L'industrie aéronautique et spatiale européenne a toujours dû faire face à la concurrence internationale sur des marchés mondiaux. Mais depuis la chute du mur de Berlin et la guerre du Golfe, le contexte économique européen a évolué. Les marchés de défense internes à l'Europe se sont réduits, alors que la crise du Golfe faisait chuter les marchés civils à l'international. Dès lors, toutes les entreprises européennes se sont trouvées confrontées à une chute simultanée des cycles civils et militaires, ce qu'elles n'avaient jamais connu.

Cette situation unique a entraîné les industriels à se restructurer massivement, en réduisant leurs coûts et en assainissant leur situation financière, de manière à rester compétitifs. Entre 1992 et 1997, Aérospatiale a augmenté sa productivité de 31% et réduit ses effectifs de 20%, a diminué son endettement de 16 milliards de FF à moins d'1 milliard et a renoué avec les bénéfices, avec un chiffre d'affaires pourtant stable pendant cette période. Ces efforts ont permis à l'entreprise de maintenir ses parts de marché ou même de les augmenter dans certaines de ses activités.

Néanmoins, le développement de l'industrie européenne face à la concurrence américaine notamment nécessite non plus des efforts individuels de ce type, mais un effort commun.

Prenons l'exemple de Boeing/Mc Donnell, devenu Boeing Co. Cette entreprise pèse 250 milliards de FF de chiffre d'affaires. Elle bénéficie dorénavant d'un palette d'activités complète, lui permettant d'équilibrer les différences de cycles entre le secteur civil instable de nature, et le secteur militaire. L'entreprise peut également amortir beaucoup plus largement ses coûts de recherche et de développement, d'autant que la recherche militaire est payée par le Pentagone. Enfin, elle bénéficie d'une assise financière plus étendue. Aucune entreprise en Europe n'est actuellement en mesure de concurrencer ce géant de façon individuelle.
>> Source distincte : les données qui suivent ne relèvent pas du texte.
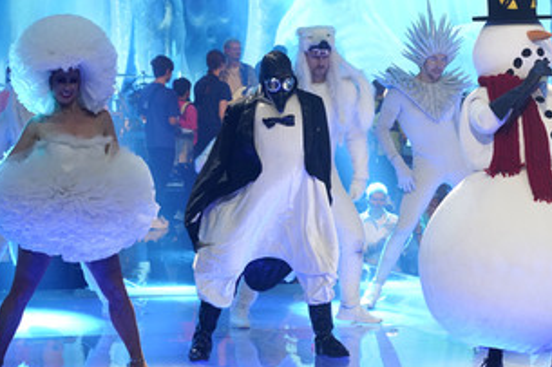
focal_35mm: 114
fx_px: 1747
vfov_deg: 12.0
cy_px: 166
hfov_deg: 17.9
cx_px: 397
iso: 3200
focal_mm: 77
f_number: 5.6
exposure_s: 1/200
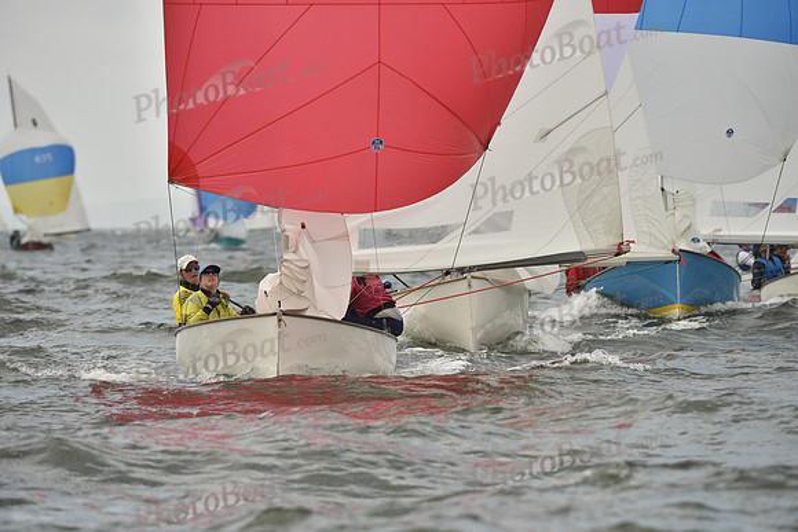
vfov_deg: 3.9
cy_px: 266
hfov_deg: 5.9
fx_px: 7760
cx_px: 399
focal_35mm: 350
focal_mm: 350
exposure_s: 1/1600
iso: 320
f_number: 6.3
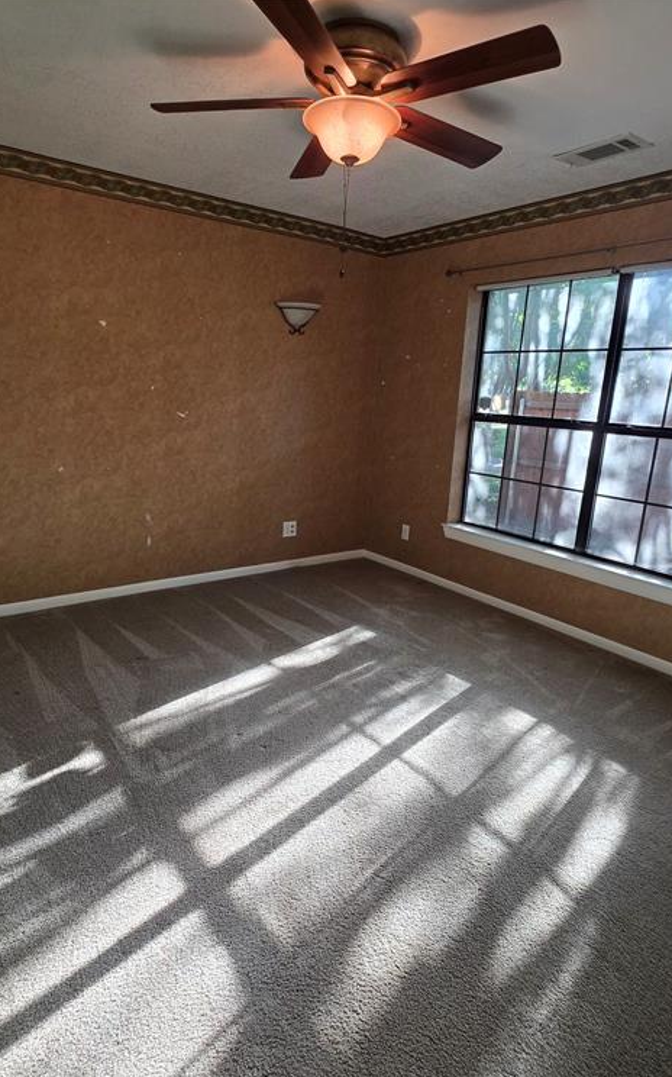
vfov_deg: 88.0
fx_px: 557
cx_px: 316
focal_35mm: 19
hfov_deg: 62.1
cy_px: 551
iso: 160
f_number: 1.9
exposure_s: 1/120
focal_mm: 2.2
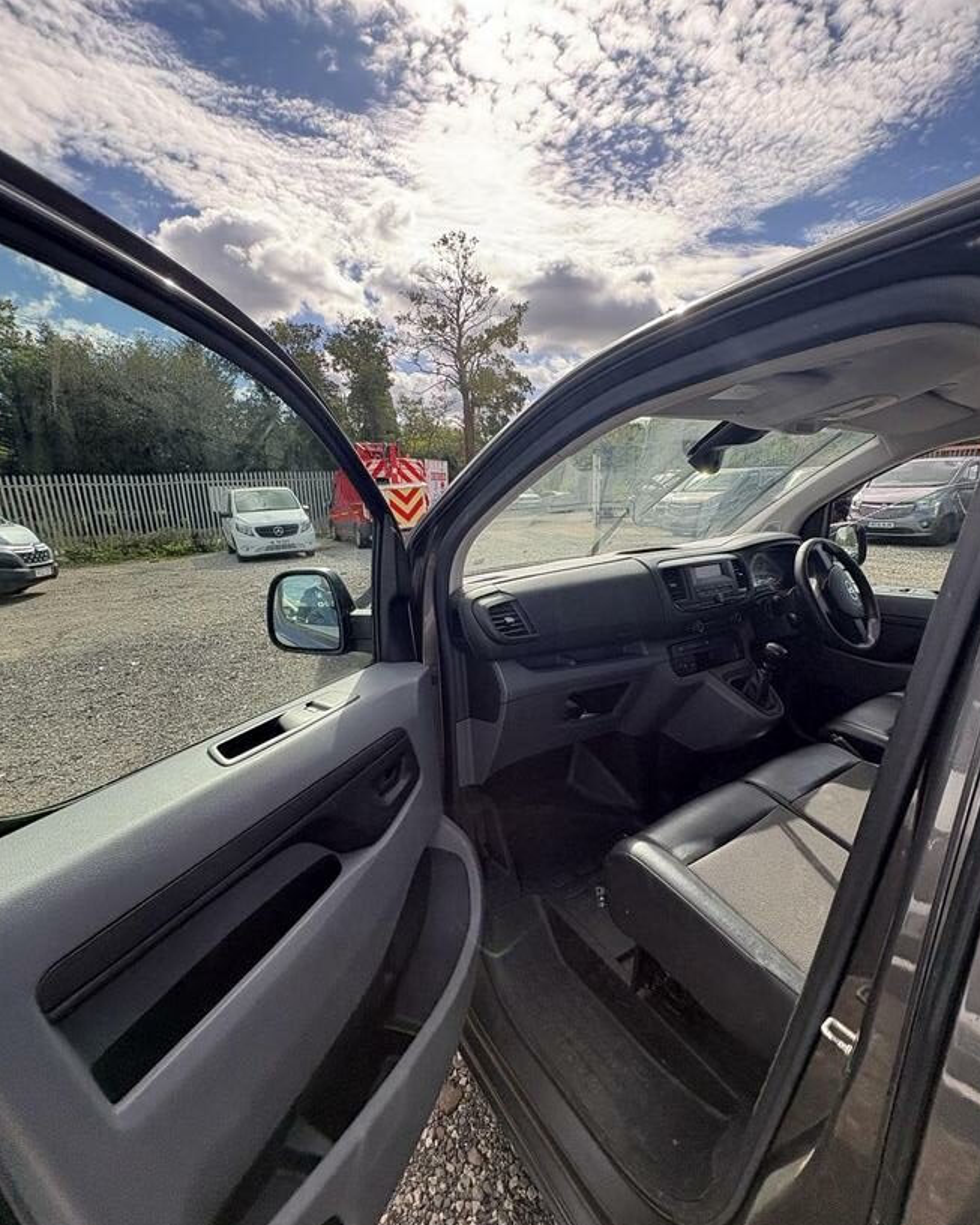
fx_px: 544
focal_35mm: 15
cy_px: 623
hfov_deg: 84.0
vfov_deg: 96.8
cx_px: 492
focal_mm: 2.22
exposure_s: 1/620
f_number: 2.2
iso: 40
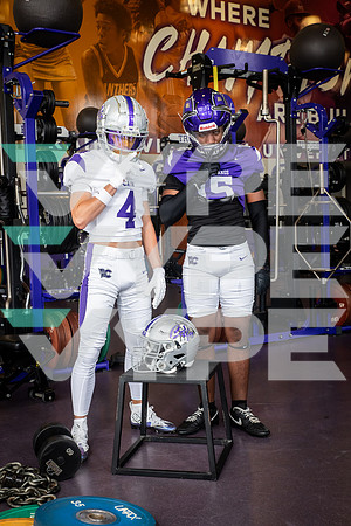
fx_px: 673
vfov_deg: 42.7
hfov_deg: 29.2
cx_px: 176
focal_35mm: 46
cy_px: 263
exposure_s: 1/250
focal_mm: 46
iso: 800
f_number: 7.1
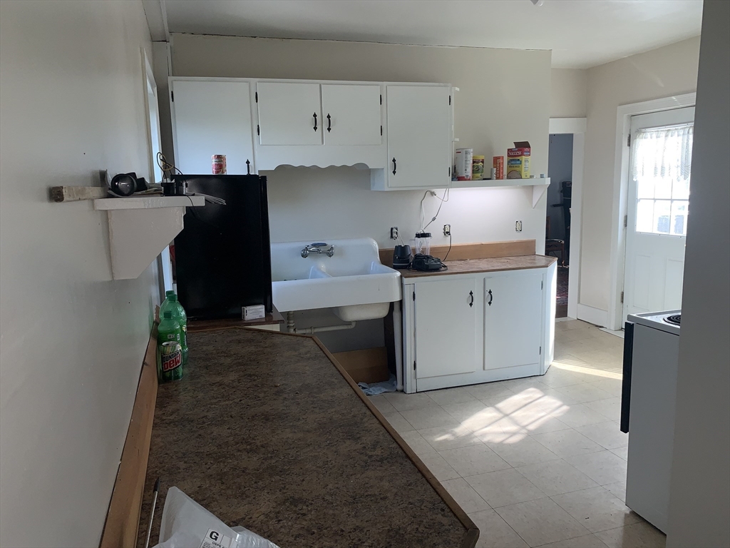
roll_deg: +1.6
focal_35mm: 26
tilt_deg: -8.9
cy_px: 274
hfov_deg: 67.3
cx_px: 365
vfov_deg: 53.1
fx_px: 548
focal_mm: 4.25
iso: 25
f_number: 1.8
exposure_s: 1/172
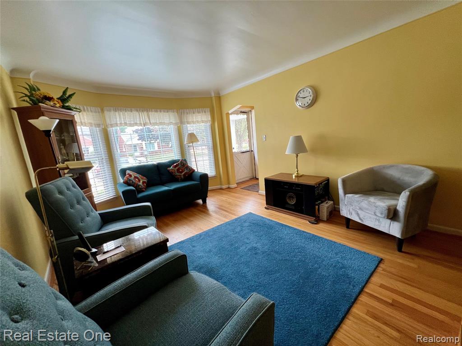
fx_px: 174
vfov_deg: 89.9
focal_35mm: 13
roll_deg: +5.8
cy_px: 173
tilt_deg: -11.1
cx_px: 231
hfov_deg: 106.2
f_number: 1.8
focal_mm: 1.57
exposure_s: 1/99
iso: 200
Le 7 mai dernier (1997), lors du sommet franco-allemand d'Avignon, le Chancelier Kohl a réitéré la nécessité d'un regroupement européen de l'industrie aéronautique et spatiale civile et militaire. Le premier ministre français Lionel Jospin a appuyé cette idée, tout en insistant sur le respect des identités nationales de chacun.

Les industries des différents pays ont en effet connu des évolutions spécifiques : les industries britannique, allemande, italienne et espagnole sont largement regroupées au niveau national, alors qu'en France les industriels sont encore fragmentés. Toutefois, se dessine la mise en place de deux grands pôles, l'un dans le domaine de l'électronique professionnelle et de défense autour de Thomson-CSF, l'autre dans le domaine de l'aéronautique au sens large, autour d'Aérospatiale.

Le 14 mai (1997), le pôle aéronautique français s'est vu renforcé par la décision du Gouvernement de transférer ses parts dans Dassault Aviation (46%) à Aérospatiale. Cette décision illustre la volonté de la France de s'engager totalement dans le regroupement européen.

Bâtir l'industrie aéronautique et spatiale civile et militaire européenne est une nécessité économique et financière, qui assurera la pérennité des investissements que les industriels ont concédé depuis 30 ans, et entraînera le développement économique et social de tout le tissu national lié à cette industrie.